Assigned task - Look through the records below for the line with "#564536; stroke-width: 19" and the line with "#fff; stroke-width: 16", then return those lines and all lines between, exactly.

=== Given information ===

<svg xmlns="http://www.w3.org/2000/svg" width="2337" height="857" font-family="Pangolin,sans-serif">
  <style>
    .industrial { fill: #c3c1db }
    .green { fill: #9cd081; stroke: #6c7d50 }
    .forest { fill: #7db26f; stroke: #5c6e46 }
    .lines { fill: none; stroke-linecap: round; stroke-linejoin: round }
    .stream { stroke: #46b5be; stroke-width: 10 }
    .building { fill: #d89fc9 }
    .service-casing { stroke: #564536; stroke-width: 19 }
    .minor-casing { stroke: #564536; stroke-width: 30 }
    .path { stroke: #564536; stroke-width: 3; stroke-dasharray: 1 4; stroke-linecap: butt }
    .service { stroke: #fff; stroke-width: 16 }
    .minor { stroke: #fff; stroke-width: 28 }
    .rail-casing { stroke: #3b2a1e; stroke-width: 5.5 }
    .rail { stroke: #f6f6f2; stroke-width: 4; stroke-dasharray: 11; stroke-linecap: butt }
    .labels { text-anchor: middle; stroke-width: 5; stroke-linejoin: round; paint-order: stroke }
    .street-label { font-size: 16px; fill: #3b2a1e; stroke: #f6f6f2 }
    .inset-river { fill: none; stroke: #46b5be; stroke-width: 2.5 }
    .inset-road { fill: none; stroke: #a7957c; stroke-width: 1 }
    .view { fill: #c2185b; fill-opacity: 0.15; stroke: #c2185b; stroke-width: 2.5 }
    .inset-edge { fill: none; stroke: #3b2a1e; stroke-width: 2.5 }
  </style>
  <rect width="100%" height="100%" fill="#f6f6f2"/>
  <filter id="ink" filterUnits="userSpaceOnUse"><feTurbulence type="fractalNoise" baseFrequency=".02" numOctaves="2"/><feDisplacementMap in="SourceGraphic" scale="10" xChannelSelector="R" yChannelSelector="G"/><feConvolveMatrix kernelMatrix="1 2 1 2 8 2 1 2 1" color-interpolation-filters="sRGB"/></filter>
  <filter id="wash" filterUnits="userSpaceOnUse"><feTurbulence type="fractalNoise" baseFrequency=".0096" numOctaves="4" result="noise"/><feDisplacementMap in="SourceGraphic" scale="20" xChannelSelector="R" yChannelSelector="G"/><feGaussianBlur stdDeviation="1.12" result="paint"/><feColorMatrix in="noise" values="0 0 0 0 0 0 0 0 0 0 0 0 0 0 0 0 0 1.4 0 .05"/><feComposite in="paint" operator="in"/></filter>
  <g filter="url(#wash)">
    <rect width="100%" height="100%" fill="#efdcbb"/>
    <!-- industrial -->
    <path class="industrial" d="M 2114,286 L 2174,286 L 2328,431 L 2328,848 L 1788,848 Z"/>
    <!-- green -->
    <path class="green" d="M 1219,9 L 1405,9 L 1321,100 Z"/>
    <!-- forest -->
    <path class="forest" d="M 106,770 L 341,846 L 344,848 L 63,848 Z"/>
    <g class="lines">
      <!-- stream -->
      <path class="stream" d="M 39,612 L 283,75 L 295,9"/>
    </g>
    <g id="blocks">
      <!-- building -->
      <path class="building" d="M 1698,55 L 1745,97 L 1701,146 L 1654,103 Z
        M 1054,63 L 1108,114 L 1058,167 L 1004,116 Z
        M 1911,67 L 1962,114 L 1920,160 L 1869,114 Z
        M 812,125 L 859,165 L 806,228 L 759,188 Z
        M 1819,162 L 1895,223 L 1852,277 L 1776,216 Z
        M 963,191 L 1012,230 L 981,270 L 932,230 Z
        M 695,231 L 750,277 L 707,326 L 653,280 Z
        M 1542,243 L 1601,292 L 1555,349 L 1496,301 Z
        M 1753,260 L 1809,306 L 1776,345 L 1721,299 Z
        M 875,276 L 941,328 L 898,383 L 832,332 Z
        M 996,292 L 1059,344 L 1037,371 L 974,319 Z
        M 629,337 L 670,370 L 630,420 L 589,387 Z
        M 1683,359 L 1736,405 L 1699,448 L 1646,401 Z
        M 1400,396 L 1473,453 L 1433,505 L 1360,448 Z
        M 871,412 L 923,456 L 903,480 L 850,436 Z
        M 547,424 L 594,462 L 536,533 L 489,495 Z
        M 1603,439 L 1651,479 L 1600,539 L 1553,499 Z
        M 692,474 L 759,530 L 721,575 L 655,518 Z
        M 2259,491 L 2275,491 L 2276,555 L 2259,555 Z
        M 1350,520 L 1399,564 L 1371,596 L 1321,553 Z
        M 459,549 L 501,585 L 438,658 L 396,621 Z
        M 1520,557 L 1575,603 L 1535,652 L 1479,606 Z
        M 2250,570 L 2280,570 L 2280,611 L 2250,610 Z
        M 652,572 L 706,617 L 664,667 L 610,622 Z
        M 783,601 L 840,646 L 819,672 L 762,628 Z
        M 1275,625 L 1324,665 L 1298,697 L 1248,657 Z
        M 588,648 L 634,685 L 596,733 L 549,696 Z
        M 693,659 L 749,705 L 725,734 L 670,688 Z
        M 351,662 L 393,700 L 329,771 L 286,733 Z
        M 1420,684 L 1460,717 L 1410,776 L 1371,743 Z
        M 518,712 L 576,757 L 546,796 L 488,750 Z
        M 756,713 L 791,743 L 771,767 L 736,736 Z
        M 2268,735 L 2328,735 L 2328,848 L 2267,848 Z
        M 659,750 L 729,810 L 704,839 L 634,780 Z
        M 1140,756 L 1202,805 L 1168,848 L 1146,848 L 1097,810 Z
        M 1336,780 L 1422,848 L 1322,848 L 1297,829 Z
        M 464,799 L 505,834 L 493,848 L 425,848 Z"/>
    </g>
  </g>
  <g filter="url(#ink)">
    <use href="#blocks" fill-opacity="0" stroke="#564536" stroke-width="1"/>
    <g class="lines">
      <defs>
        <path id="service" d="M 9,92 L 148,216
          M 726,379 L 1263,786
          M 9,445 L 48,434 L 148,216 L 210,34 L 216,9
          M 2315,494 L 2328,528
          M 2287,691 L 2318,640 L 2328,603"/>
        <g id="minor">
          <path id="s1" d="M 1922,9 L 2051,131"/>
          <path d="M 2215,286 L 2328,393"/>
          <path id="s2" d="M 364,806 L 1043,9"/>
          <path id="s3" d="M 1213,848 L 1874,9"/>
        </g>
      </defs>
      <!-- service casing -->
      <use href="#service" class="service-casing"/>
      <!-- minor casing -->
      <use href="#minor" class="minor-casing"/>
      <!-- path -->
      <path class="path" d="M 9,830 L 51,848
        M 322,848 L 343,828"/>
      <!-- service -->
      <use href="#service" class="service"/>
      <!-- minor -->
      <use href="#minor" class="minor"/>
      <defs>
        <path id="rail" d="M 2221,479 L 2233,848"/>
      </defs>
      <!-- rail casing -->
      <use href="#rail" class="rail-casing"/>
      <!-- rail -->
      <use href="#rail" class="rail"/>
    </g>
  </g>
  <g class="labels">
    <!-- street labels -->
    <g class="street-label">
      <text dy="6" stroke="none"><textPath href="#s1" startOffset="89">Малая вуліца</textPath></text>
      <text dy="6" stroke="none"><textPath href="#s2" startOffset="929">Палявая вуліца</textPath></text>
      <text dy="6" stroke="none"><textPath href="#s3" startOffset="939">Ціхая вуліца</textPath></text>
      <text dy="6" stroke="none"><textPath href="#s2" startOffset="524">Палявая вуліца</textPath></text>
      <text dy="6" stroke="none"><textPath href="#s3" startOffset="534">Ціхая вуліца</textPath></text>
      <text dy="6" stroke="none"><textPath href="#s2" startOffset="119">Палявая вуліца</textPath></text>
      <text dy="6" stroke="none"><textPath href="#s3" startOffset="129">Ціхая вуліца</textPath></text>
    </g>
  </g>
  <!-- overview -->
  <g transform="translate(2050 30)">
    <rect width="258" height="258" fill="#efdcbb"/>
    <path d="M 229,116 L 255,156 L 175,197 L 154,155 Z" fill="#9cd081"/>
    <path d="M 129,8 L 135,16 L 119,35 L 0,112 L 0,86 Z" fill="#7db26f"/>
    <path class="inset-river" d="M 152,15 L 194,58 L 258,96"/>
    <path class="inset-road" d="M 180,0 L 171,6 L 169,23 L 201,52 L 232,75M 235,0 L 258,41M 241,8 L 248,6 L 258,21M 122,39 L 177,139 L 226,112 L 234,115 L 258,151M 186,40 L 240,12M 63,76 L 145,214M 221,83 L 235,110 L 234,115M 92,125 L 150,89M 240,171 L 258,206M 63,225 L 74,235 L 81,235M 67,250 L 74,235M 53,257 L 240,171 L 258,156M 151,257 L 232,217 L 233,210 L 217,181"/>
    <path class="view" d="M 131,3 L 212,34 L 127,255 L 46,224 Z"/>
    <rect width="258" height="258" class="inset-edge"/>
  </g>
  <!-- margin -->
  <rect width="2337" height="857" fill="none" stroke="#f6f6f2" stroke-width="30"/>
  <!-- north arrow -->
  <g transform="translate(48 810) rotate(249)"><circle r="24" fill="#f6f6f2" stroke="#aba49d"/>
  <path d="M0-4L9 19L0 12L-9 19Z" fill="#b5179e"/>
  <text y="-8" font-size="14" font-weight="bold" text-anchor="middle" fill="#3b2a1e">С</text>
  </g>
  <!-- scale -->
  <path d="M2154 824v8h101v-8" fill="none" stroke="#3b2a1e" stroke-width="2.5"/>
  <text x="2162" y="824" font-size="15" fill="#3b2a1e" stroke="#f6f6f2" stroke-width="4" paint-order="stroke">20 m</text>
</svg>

===

Exercise output -
    .service-casing { stroke: #564536; stroke-width: 19 }
    .minor-casing { stroke: #564536; stroke-width: 30 }
    .path { stroke: #564536; stroke-width: 3; stroke-dasharray: 1 4; stroke-linecap: butt }
    .service { stroke: #fff; stroke-width: 16 }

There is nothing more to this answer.